The Mion District in the northern region has been thrown into a total confusion on what steps to take to address teenage pregnancy among school girls in the area.
Pregnancy among teenage school girls has become a social canker in the area and in fact, an albatross around the neck of all stakeholders in education in the Mion district.
The problem, according to the education directorate, cuts across all levels of education, ranging from primary school to junior high school levels.
Ironically, the district is performing well in ensuring that the health of the people are protected.
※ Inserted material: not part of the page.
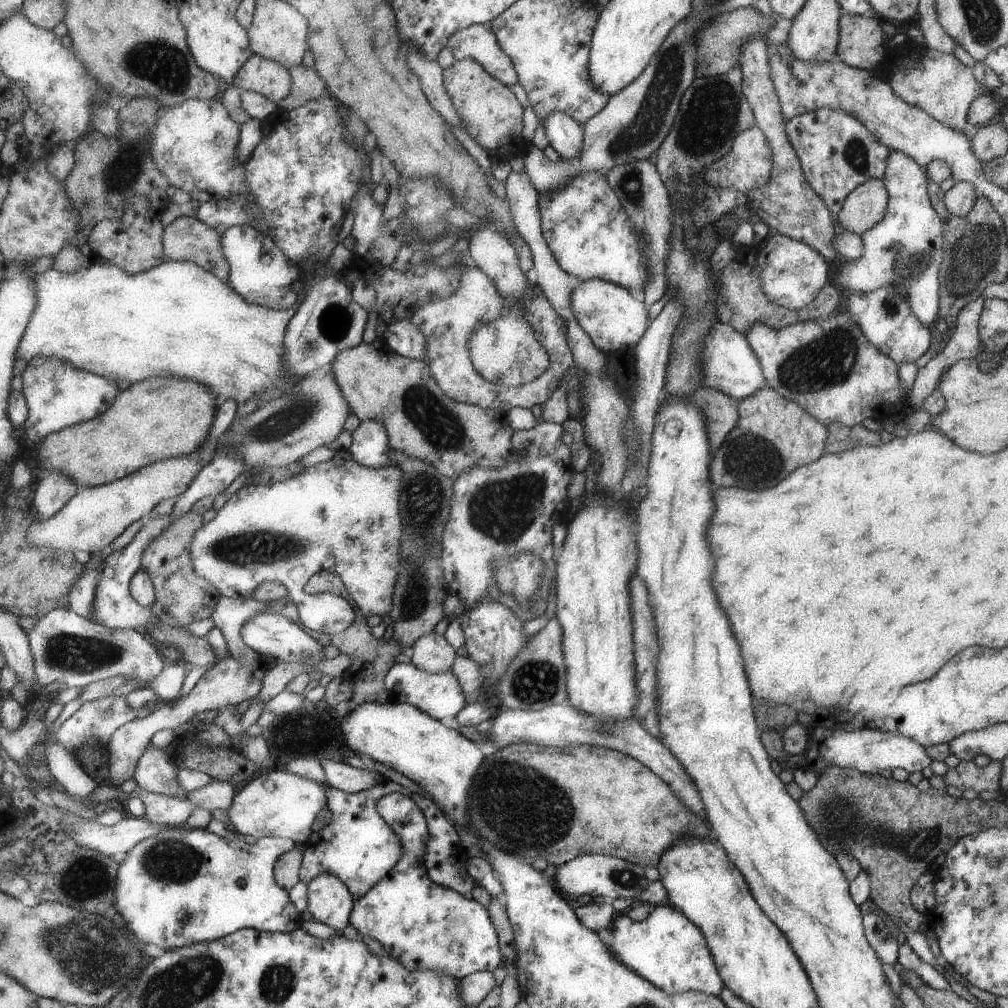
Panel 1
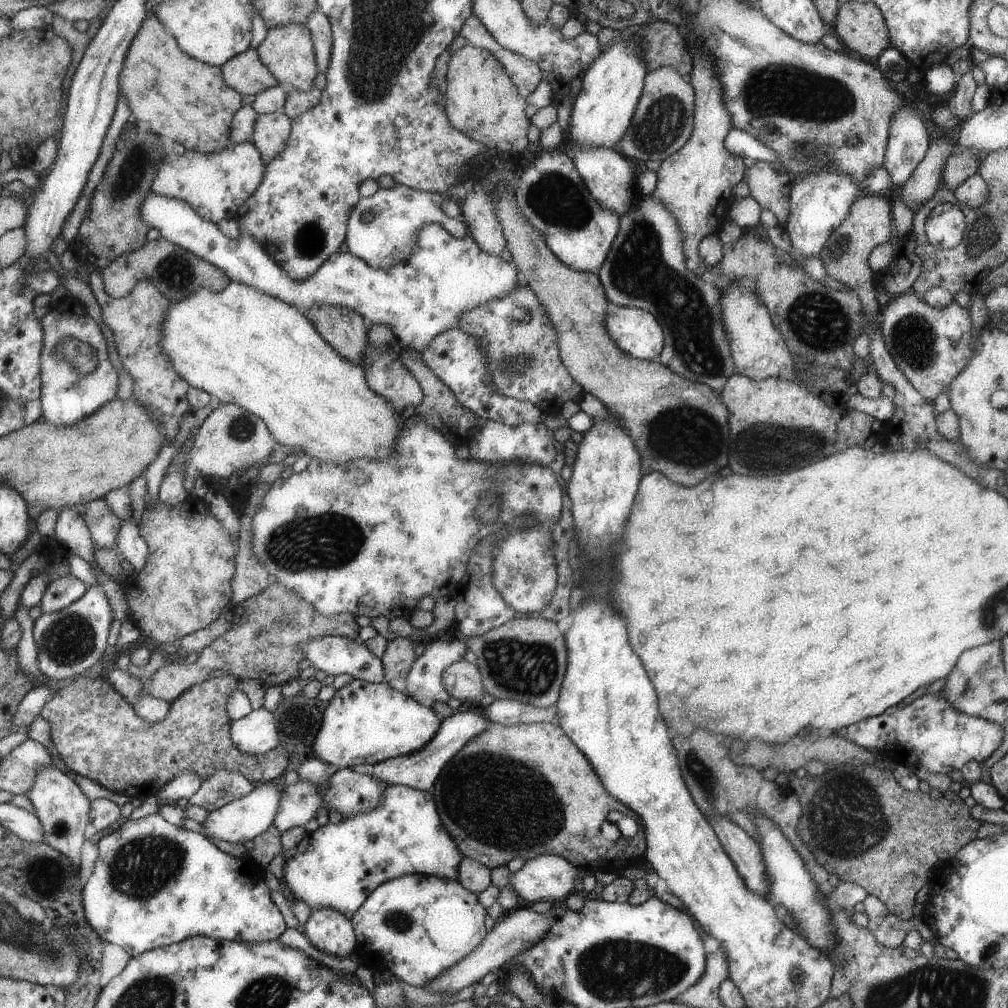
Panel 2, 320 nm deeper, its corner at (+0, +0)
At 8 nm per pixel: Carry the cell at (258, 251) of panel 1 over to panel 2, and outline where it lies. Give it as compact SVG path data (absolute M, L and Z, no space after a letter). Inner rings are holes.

It was adjudged the best in sanitation among the 26 metropolitan, municipal and district assemblies in the northern region
At a meeting convened by a nongovernmental organization, Ghana Developing Communities Association Empowerment for Life (GDCA-E4L) to deliberate on possible solutions to the problem, parents, opinion and religious leaders, teachers and the Ghana Education Service threw their hands up in despair, describing it as an albatross on their necks.
The Mion district education director, Mrs. Yakubu Balchisu, revealed that pupils from class 3 are among school girls being impregnated. According to Madam Balchisu, 21 pupils were impregnated in the 2013- 2014 academic year, which she described as alarming. “This figure prompted us to embark on a vigorous community sensitization to curb teenage pregnancy among school girls.”
The 2014-2015 academic year’s data on teenage pregnancy, however, shows some remarkable improvement from 21 to 18. The figure, she said, though it was an improvement, yet did not make the G.E.S Mion office relent on their sensitization efforts.
The education directorate, Madam Balchisu explained, was again thrown into total shock in the 2015-2016 academic year, as the data reversed the 2014 – 2015 figures with an astronomical increase, from 18 pregnancies to 27 pregnancies. The 2016 figures indicated, 1 from primary 3, 1 from primary, 1 from P4, 1 from p 5 and 1 from primary 6 at the upper primary level. At the junior high school level, six students from form 1 got pregnant, 12 from form 2 and 5 from 3, all got pregnant.
An additional six were recorded during the 2016 Basic Education Certificate Examination (BECE), bringing the number of school girls impregnated to 33 in the Mion district in the third quarter of 2016.
Out of the 6 BECE candidates who were pregnant, only four took part in the exam. This is because GES policy does not ban such girls from taking their exam, explaining that the directorate encourages pregnant school girls not to shy away from coming to school.
The disappointed parents blamed each other for hiding under the relationship of families and the proverbial unity in the north to shield perpetrators of the acts.
The Chief Imam of Sang Alhaji Mutawakil said, “We have come out with a decree that any man who impregnates a school girl be made to take care of the girl, stop him from school, if he’s schooling and we even wrote to the police but there has been no response from police authorities.”
Some of the angry parents said posterity will judge their recalcitrant children who refuse to listen to their advice, because as they put it, “that was not the path we chose in bringing you into this world.”
Since all efforts to address this social canker have failed, government must step in, an angry mother appealed. But the education director, who is the secretary to the district Education Oversight Committee (DEOC), believes the only solution to the problem is by-laws sanctioned by the assembly.
“We have discussed the bylaw issue with the district chief executive and he has bought into the idea so am sure he bring it before the assembly members for deliberations,” she said.
According to her, if both males and females who engage in sexual promiscuity in the area are arrested, the problem will stop. She also called on parents rally behind her outfit and the assembly to bring it to an end.